Un manifestant tenait une pancarte devant une prison provinciale à Toronto lors d'un rassemblement contre la détention des migrants, en 2022.

© 2022 Samer Muscati/HRW

En septembre 2021, le Premier ministre Justin Trudeau a été élu pour un troisième mandat après des élections hâtives. En place depuis 2015, son gouvernement a mis les droits humains en avant, mais des problèmes anciens persistent dans tout le Canada. On observe notamment des violations généralisées des droits de groupes marginalisés comme les peuples autochtones, les personnes placées en détention migratoire, en situation de handicap, ou encore les personnes âgées.

Le gouvernement Trudeau n’a pas non plus su régler les graves problèmes de droits humains constatés en dehors des frontières du Canada, notamment l’impunité des abus commis par des entreprises minières canadiennes à l’étranger. Le Canada continue par ailleurs à ignorer la nécessité d’adopter et de mettre en place des politiques énergiques de lutte contre le changement climatique. Enfin, depuis plus de trois ans, le gouvernement refuse de rapatrier des dizaines de personnes canadiennes, pour la plupart des enfants, détenues illégalement dans le nord-est de la Syrie dans des conditions dangereuses pour leur vie, faisant la sourde oreille aux appels émanant de membres de leur famille vivant au Canada ainsi que de hauts responsables des Nations Unies.

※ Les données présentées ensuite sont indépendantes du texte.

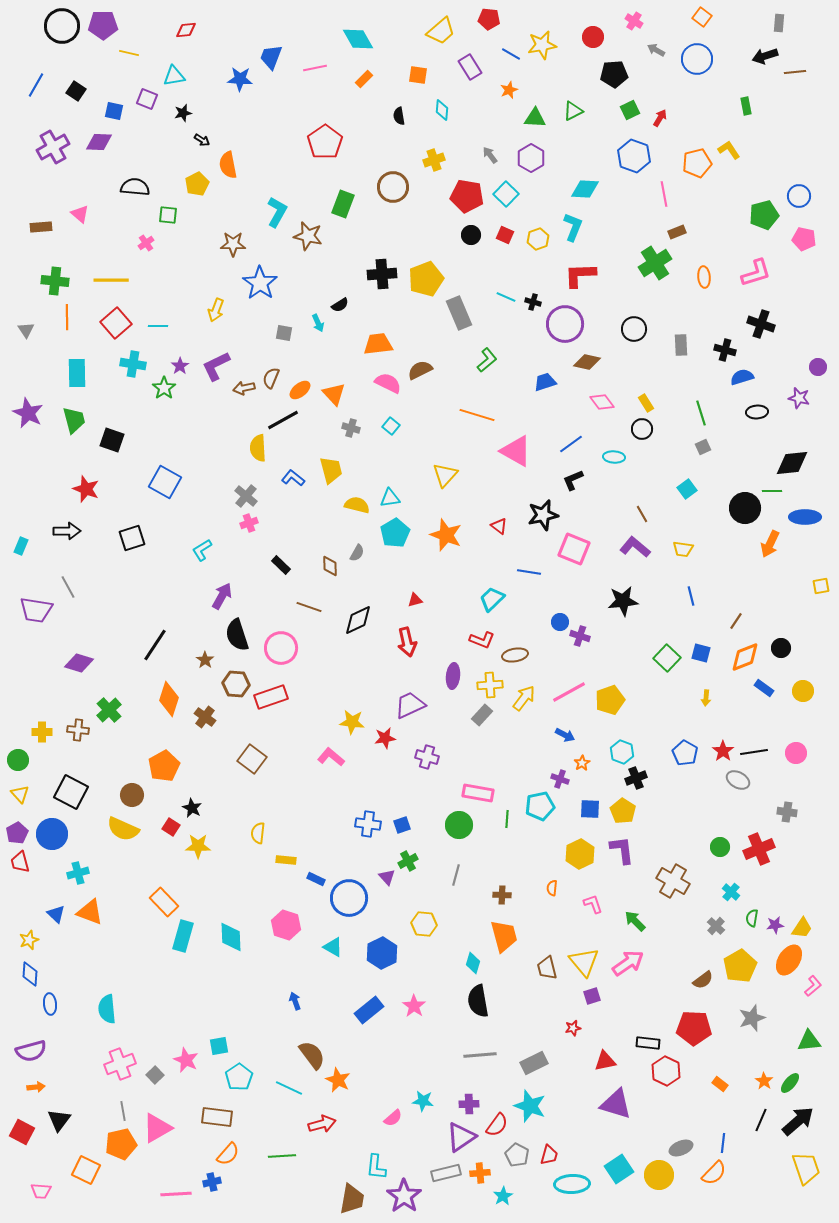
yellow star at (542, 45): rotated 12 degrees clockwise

Droits des peuples autochtones

Des décennies de discrimination structurelle et systémique à l’encontre des peuples autochtones ont débouché sur des abus généralisés qui persistent dans tout le Canada.

L’accès insuffisant à une eau de boisson propre et potable constitue toujours un problème de santé publique majeur dans beaucoup de communautés autochtones et continue à entraver les efforts pour faire progresser les droits des autochtones au Canada, pourtant l’un des pays les plus riches en eau du monde.

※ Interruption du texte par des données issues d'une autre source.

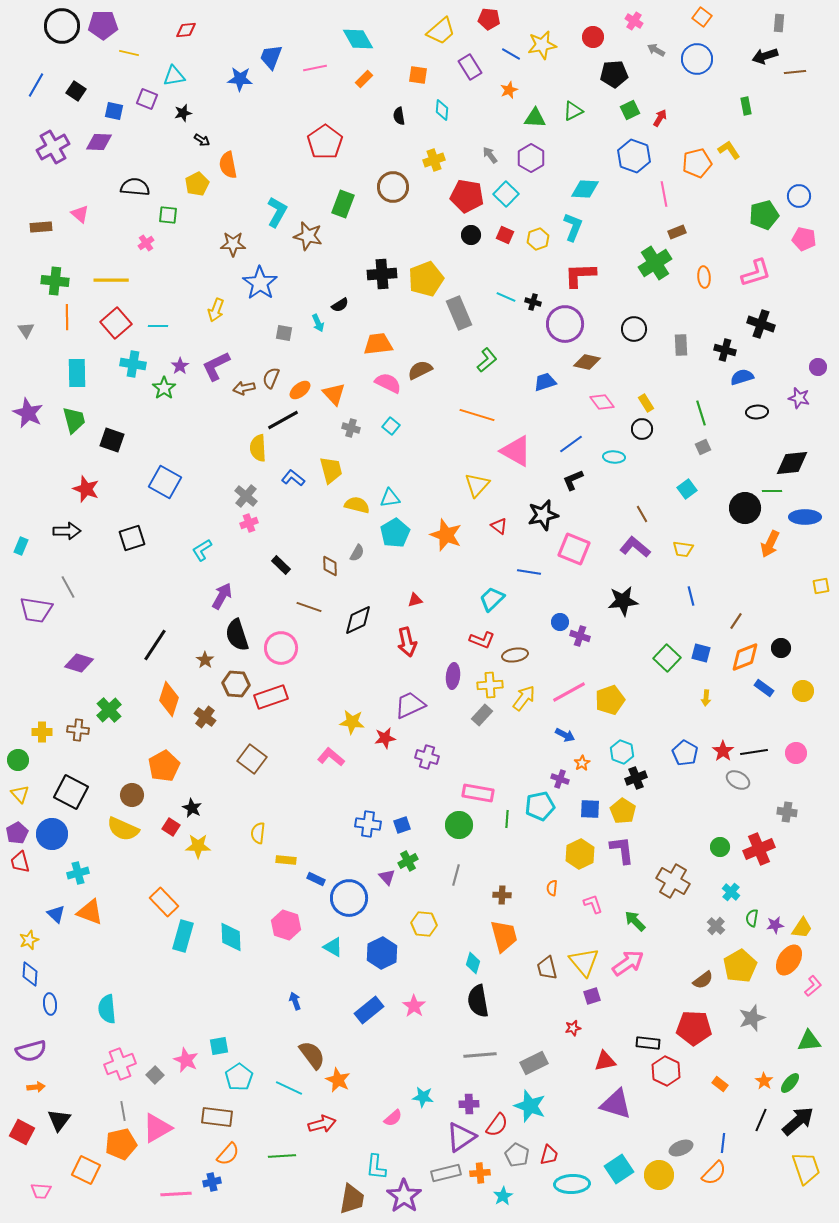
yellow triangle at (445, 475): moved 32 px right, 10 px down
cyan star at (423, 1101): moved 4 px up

Le gouvernement du Premier ministre Justin Trudeau s’était engagé à lever d’ici 2021 tous les avis sur la qualité de l’eau potable dans les réserves des Premières Nations mais, au mois de septembre, 28 communautés de Premières Nations au Canada étaient encore soumises à des avis à long terme sur la qualité de l’eau, qui alertent les communautés lorsque leur eau n’est pas potable.

En juillet, le Canada a signé un accord de règlement final de 14 milliards USD pour compenser les enfants et familles des Premières Nations qui avaient été inutilement pris en charge par le gouvernement en raison de son incapacité à financer les services sociaux d’aide à l’enfance et aux familles.

Violence à l’égard des femmes autochtones

En mai, un rapport de Statistique Canada a constaté que 81 % des femmes autochtones qui avaient été placées dans le système de protection de l’enfance avaient subi une agression physique ou sexuelle dans leur vie.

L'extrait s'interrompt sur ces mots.